In transgenic mice cell autonomous features can be visualized using mosaic analysis with double markers (MADM) [85,86]. This system involves Cre-loxP-dependent recombination, however, the recombination is interchromosomal and mitosis dependent. The system involves formation of chimeric gene constructed from the N-terminal part of GFP together with the C-terminal part of DsRed (or another fluorescent protein) coding sequences. The parts of the fluorescent proteins are separated by an intron containing a loxP site, which are targeted to a chromosome containing the gene of interest to be mutated. The reciprocal chimeric gene, with the N-terminal part of DsRed and the C-terminal of GFP separated by an intron with a loxP site, is targeted to the reciprocal site of the WT chromosome. The resultant mice are then crossed to each other to generate the trans heterozygote mice. Cre-mediated recombination between the chromosomes results in green knockout cells, red WT cells and yellow heterozygous cells, the rest of the cells are colorless and heterozygous.
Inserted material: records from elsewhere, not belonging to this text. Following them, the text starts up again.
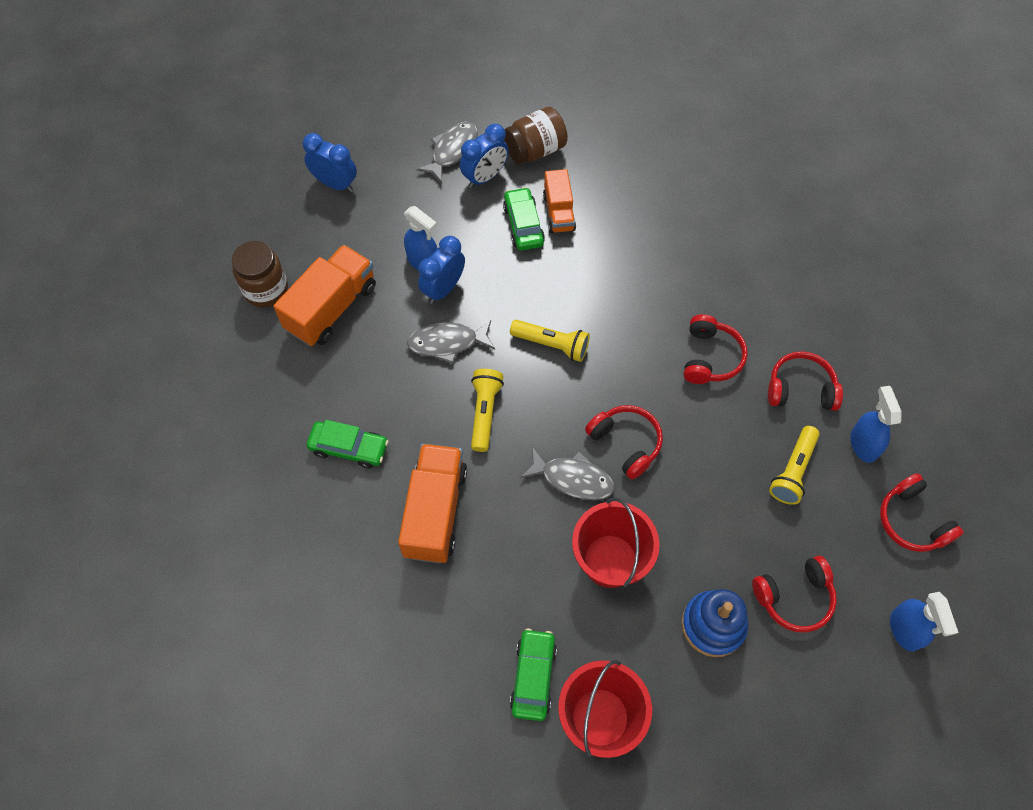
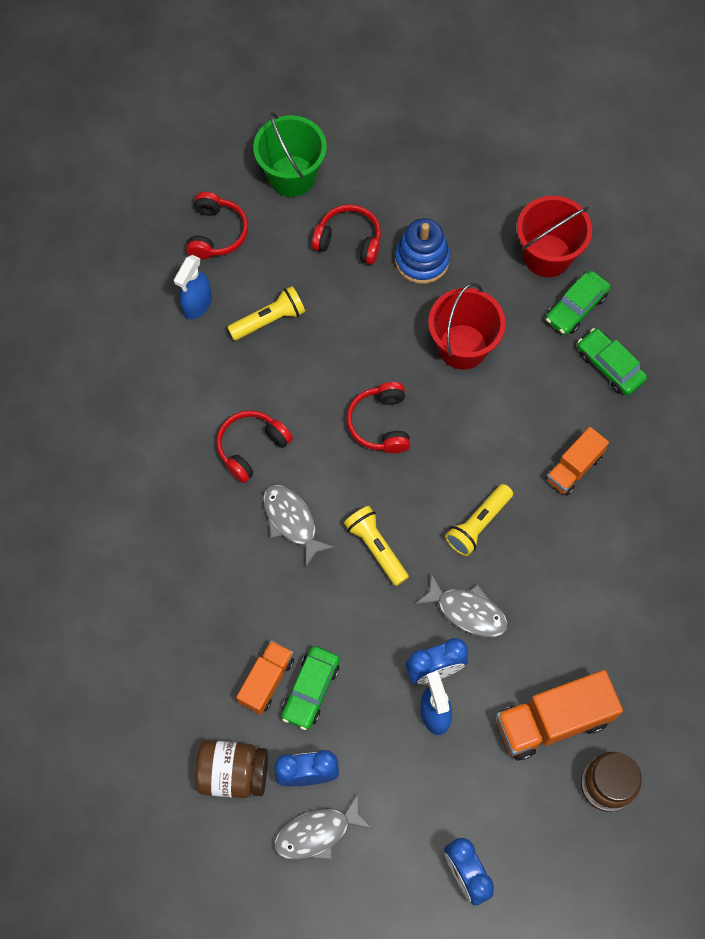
camera: 145 degrees left, 5 degrees up
green car [307,420,389,469] -> green car moved to [577,328,647,395]
orange truck [398,444,467,563] -> orange truck [545,427,609,496], size x0.61
grey fish [521,447,615,500] -> grey fish moved to [263,484,335,567]
red headphones [768,351,843,411] -> none
blue spray bottle [890,592,959,651] -> green bucket [253,112,327,197]

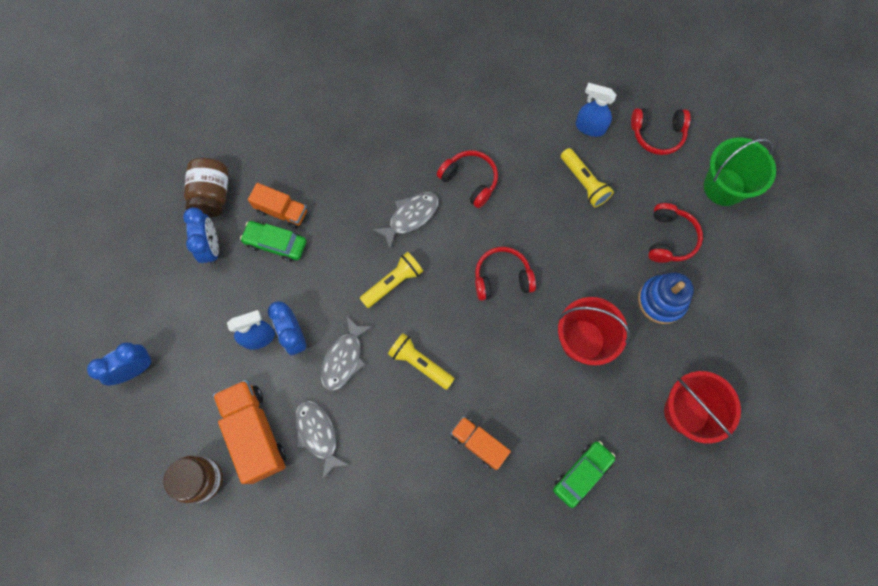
camera: 85 degrees right, 5 degrees up
grey fish [274,794,373,860] -> grey fish moved to [295,400,349,480]
green car [546,271,611,335] -> none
Analyses of sparse and uniquely labeled mutant cells in mosaic animals reveal distinct cell-autonomous functions for the genes investigated. The system allows color-coding of the various genotypes and is very informative, nevertheless several drawbacks can be noted in comparison with the possible in utero electroporation methods. The MADM system is time-consuming and requires the generation of several knockin and knockout mice combined with a series of sequential mating of the respective mice. In addition, it should be noted that the background cells are heterozygous thus, may result in a phenotype different from the WT.

It is possible to visualize cell-autonomous and non-cell autonomous features using in utero electroporation. One possibility is to use sequential in utero electroporation, where initially the shRNA transfected cells are labeled with GFP and then, following a time delay, cells are electroporated with a red fluorescent protein. This scenario was tested first in the case of Dcx shRNA, where the time interval between consecutive electroporations was thirty minutes [4]. In this sequential electroporation the migration of the green cells, which received the shRNA of Dcx, was inhibited in a cell-autonomous manner. However, the position of the red cells, neighboring the green cells, was also disrupted, thus demonstrating a non cell-autonomous effect. An alternative possibility is using dual colors, which will indicate the cells in which the shRNA is active or inactive following Cre-dependent recombination (Figure 2). For example, in Figure 2b, the cells expressing shRNA are also green, but following the activity of Cre recombinase the red fluorescent marker will be expressed and the shRNA with the green fluorescent protein will be deleted. The relative concentration of Cre recombinase can result in different fractions of labeled cells, which reside very close to each other. Thus, it may be possible to study the cell autonomous features of the green, treated cells and their effect on the red, control neighboring cells.